El hombre del puesto de verduras junto al de Christopher Arriaga murió primero. Un cliente de mucho tiempo fue el siguiente, luego falleció otro. Unos días después, un anciano vendedor de zanahorias se enfermó y murió en una semana.
Pronto, el coronavirus asaltaba los vastos pasajes de la Central de Abasto, el mayor mercado de productos del hemisferio occidental, y el padre de Arriaga también cayó enfermo. Docenas de personas en el mercado murieron, quizás cientos. Ni siquiera el gobierno lo sabe con seguridad.
“Hay un momento en el que empiezas a ver morir a la gente, y el estrés empieza a destruirte”, dijo Arriaga, de 30 años. “Me hizo darme cuenta de cómo se siente un animal atrapado”.
Los médicos y los funcionarios dicen que la oleada de infecciones casi los desborda, irradiando lejos del mercado hacia zonas de toda la ciudad y más allá de México. Se convirtió en el epicentro del epicentro, el corazón rebosante de un barrio que ha registrado más muertes de COVID-19 que cualquier otra parte de la capital que es, en sí misma, el centro de la crisis nacional.
Ninguna parte del mundo ha sido tan devastada por la pandemia como Latinoamérica. México, Brasil, Perú y otros países de la región —con sistemas de salud endebles, una grave desigualdad y la indiferencia de sus gobiernos— tienen varios de los mayores índices de muertes per cápita por el virus en el mundo.
Y, a diferencia de Europa, Estados Unidos y muchas otras regiones, el brote en Latinoamérica no golpeó en oleadas. Golpeó furiosamente en la primavera y ha continuado durante meses, con pocos períodos de recuperación en comparación con los que se han experimentado en otros lugares, aunque sea brevemente, en todo el mundo. En la primera semana de septiembre, los diez países con mayor número de muertes per cápita estaban en Latinoamérica o el Caribe.
Aquí en Iztapalapa, el barrio en el sudeste de Ciudad de México donde se encuentra el mercado, estaba claro desde el principio que el virus golpearía con fuerza. De todos los distritos de la capital mexicana, es el más populoso y densamente poblado, con unos dos millones de personas apiñadas en 116 kilómetros cuadrados de comercios abarrotados y espacios de construcción que prácticamente no han interrumpido sus labores.
La pobreza circunscribe la vida, con escasez crónica de agua.
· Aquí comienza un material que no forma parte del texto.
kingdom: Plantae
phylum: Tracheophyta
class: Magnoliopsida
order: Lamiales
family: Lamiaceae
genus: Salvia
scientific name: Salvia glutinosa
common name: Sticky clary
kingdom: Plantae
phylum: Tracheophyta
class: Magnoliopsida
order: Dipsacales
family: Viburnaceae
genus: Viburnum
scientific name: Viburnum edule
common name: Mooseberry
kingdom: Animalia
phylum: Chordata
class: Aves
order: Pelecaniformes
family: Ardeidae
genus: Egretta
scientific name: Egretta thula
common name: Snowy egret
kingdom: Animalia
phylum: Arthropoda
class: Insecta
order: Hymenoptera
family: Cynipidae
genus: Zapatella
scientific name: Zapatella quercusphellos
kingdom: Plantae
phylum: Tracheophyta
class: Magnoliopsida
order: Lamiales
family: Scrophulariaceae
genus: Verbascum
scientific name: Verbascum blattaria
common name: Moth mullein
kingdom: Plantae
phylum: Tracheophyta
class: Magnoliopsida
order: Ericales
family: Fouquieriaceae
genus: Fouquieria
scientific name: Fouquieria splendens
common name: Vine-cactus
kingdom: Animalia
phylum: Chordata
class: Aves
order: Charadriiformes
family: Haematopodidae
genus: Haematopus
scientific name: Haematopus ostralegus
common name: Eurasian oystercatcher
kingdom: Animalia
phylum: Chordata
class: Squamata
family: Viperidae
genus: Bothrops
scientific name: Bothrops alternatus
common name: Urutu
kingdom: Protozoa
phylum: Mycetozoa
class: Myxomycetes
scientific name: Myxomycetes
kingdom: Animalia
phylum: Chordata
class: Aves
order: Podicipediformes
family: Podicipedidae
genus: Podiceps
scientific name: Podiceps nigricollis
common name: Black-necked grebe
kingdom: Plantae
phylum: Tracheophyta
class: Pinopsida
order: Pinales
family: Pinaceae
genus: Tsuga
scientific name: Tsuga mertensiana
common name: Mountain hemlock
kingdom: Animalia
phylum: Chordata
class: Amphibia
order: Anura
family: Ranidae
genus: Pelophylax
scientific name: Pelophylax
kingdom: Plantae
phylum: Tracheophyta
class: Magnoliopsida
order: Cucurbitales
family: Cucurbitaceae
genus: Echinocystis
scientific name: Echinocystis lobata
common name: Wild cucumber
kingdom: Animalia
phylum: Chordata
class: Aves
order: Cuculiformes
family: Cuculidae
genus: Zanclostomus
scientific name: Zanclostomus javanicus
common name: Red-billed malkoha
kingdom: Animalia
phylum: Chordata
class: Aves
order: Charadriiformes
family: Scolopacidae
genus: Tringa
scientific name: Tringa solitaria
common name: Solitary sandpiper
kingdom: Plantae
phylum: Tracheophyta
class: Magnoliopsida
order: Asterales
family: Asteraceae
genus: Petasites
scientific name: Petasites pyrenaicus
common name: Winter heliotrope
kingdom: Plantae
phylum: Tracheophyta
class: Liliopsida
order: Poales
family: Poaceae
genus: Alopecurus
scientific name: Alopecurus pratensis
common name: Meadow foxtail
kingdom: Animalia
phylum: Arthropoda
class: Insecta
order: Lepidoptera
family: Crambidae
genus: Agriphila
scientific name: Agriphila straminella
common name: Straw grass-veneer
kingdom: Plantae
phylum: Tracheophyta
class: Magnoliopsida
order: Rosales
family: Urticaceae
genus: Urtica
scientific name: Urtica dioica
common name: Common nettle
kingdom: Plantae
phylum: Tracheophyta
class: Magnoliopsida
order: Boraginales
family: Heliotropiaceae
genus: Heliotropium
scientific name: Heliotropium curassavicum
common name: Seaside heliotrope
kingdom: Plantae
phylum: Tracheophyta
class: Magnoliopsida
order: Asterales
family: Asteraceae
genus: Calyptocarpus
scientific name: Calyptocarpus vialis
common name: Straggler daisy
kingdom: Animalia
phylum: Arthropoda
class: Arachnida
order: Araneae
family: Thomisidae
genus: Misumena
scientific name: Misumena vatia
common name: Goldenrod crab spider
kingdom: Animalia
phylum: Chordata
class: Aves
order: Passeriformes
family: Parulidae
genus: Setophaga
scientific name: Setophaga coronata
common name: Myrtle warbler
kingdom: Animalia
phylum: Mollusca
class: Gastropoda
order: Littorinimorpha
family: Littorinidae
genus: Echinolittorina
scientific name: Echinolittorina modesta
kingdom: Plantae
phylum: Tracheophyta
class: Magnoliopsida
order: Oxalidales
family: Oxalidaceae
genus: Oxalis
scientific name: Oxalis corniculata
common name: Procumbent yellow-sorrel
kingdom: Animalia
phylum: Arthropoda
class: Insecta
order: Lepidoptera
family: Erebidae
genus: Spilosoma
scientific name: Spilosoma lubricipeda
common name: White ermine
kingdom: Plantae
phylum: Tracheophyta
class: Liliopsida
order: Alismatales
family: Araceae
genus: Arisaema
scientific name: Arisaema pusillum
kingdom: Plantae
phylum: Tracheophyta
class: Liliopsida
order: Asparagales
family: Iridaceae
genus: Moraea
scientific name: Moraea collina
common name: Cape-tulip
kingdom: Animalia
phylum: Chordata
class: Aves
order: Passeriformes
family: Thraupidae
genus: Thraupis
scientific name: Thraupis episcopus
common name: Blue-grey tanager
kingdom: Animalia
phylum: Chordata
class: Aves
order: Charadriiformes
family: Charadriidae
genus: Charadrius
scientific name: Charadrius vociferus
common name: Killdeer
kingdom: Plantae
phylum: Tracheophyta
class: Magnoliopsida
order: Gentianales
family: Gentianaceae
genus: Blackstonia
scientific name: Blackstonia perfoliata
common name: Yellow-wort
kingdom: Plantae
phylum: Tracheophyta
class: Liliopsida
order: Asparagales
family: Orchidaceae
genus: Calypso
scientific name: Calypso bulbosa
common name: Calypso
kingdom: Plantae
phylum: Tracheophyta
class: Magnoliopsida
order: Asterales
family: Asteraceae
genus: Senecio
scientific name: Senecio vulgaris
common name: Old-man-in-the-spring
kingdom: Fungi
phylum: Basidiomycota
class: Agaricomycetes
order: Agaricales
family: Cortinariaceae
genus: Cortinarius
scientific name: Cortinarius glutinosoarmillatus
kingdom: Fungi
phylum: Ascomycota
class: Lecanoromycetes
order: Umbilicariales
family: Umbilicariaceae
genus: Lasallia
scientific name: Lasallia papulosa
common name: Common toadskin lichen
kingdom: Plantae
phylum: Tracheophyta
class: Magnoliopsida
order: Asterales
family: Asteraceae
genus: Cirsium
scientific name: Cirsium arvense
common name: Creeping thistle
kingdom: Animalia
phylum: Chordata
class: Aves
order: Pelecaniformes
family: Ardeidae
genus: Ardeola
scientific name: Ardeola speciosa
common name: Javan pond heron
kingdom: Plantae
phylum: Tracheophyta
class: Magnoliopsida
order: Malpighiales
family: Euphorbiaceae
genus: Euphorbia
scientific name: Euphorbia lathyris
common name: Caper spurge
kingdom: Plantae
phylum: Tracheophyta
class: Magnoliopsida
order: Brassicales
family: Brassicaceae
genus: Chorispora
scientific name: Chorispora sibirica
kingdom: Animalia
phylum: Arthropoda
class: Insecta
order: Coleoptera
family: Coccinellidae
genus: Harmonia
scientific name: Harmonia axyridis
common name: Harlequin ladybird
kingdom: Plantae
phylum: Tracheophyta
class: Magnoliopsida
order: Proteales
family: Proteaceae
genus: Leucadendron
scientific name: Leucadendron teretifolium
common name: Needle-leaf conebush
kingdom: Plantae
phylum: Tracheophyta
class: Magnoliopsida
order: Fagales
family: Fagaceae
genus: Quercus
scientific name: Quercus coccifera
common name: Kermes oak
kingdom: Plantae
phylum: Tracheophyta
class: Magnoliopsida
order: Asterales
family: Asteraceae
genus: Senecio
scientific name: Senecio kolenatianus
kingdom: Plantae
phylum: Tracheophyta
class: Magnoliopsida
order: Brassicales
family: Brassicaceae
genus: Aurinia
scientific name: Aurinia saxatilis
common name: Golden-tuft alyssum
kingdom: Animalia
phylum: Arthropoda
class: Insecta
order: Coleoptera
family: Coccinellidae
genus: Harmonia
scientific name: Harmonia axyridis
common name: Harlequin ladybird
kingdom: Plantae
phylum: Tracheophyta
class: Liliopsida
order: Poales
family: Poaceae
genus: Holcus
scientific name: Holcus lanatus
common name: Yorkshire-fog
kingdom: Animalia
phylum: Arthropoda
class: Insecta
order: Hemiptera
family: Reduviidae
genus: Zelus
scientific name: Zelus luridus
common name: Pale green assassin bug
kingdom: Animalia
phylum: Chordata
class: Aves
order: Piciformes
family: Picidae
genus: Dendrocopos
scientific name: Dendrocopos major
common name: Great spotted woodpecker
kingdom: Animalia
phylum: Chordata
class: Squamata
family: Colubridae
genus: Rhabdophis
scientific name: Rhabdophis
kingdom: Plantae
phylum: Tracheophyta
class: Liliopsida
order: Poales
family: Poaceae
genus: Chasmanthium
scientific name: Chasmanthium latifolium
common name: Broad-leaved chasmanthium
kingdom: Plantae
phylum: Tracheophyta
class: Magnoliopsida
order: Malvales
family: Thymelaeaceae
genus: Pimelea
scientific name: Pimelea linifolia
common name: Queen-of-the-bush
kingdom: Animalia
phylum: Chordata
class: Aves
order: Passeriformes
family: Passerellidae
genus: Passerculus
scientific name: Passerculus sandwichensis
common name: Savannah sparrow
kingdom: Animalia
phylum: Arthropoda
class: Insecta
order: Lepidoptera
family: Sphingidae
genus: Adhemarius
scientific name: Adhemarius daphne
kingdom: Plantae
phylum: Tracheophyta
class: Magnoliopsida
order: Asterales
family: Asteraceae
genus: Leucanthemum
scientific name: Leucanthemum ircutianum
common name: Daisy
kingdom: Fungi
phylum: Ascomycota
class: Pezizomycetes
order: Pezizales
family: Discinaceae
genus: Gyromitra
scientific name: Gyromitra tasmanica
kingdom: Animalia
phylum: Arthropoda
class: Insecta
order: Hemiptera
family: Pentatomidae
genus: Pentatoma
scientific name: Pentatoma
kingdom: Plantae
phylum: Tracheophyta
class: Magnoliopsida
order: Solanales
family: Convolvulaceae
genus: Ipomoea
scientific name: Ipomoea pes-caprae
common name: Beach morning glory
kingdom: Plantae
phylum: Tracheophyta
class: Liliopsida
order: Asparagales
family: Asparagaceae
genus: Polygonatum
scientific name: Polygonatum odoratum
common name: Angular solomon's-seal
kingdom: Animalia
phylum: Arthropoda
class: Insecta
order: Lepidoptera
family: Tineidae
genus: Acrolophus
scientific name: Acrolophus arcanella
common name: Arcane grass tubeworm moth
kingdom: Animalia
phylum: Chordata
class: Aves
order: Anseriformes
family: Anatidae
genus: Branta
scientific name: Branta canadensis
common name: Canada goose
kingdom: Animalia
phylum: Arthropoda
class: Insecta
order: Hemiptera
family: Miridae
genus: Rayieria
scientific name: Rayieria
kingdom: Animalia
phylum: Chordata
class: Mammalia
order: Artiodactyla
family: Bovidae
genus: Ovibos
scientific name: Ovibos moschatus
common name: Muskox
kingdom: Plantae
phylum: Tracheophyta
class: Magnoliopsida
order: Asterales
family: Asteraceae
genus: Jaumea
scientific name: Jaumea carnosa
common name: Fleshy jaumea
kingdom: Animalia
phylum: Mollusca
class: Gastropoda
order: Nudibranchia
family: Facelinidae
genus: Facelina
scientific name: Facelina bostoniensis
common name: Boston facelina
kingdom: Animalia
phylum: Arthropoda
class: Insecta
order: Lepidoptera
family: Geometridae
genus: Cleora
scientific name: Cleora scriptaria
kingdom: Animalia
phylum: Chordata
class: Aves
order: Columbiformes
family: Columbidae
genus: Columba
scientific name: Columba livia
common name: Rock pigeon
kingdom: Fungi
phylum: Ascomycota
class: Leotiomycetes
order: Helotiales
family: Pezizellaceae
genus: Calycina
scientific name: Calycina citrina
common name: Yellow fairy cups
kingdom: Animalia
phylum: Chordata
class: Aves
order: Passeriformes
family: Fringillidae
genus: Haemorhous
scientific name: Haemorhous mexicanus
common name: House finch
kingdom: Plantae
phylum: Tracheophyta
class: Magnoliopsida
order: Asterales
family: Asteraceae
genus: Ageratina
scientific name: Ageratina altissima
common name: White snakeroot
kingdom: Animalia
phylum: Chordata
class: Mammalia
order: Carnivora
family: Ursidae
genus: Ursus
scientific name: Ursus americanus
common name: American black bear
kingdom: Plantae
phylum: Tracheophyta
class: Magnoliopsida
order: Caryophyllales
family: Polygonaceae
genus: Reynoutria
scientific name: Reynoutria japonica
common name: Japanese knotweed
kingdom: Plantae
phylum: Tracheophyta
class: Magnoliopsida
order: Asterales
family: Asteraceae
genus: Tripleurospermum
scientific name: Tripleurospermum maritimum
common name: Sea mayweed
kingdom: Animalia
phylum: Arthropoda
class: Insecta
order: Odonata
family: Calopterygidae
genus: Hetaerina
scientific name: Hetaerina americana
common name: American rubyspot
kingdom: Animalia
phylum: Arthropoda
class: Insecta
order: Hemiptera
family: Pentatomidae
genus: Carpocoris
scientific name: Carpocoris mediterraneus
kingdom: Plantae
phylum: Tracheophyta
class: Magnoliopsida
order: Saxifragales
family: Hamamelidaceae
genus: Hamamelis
Cientos de miles viven día a día, mucho más temerosos del hambre que de cualquier virus.
A lo largo de los meses, ese profundo escepticismo entre personas como Arriaga —los trabajadores que alimentan a Ciudad de México y a gran parte de la nación— se convirtió en conmoción y, finalmente, en resignación, mientras fallecían sus vecinos, amigos y seres queridos y su barrio se convirtió en la zona cero del brote.
Los funcionarios de Ciudad de México, temerosos de que el gobierno federal subestimara la epidemia, comenzaron a calcular las pérdidas por su cuenta. En pocas semanas, reconocieron que las muertes en la capital eran tres veces más altas que lo que se le decía al público. Ahora, México tiene la cuarta tasa de mortalidad más alta del mundo, con más de 70 mil vidas perdidas por el virus, según las cifras oficiales. Los expertos dicen que el número real puede superar esa cifra en decenas de miles.
En Iztapalapa, el virus dejó pocas vidas intactas, sino por la enfermedad, sí por los problemas económicos. La hambruna persiguió a personas que nunca se habían considerado pobres, y los rituales que unieron a la comunidad durante generaciones fueron suspendidos, incluyendo la cancelación de una de las mayores celebraciones católicas de Latinoamérica por primera vez en más de 150 años.
Para muchos se impuso una nueva realidad: un prolongado cierre económico era claramente imposible. La gente podría usar mascarillas, distanciarse lo más posible, pero casi nadie podía quedarse en casa. Tenían que seguir trabajando.
Para la gran mayoría de la gente, el riesgo de enfermedad o muerte simplemente se ha convertido en el precio de la supervivencia.
Ahora la región se prepara para una de las peores crisis económicas del mundo. Las viejas heridas de la desigualdad se están agravando y, según las Naciones Unidas, unos 45 millones de personas engrosarán las filas de la pobreza. Algunos funcionarios se preparan para una década perdida.
El gasto del gobierno para contrarrestar la pandemia en México es uno de los más bajos del mundo, lo que probablemente condenará a millones de personas a dificultades continuas y que, según numerosos economistas, son innecesarias.
Los intentos de Arriaga para mantenerse alejado del mercado solo duraron un mes, antes de gastar los ahorros de toda su vida y volver a trabajar con miedo.
“No me queda nada”, dijo durante un fin de semana reciente, preparándose para otra larga noche en el mercado. “Es salir y enfrentarse al virus, o sentarse aquí y morirse de hambre”.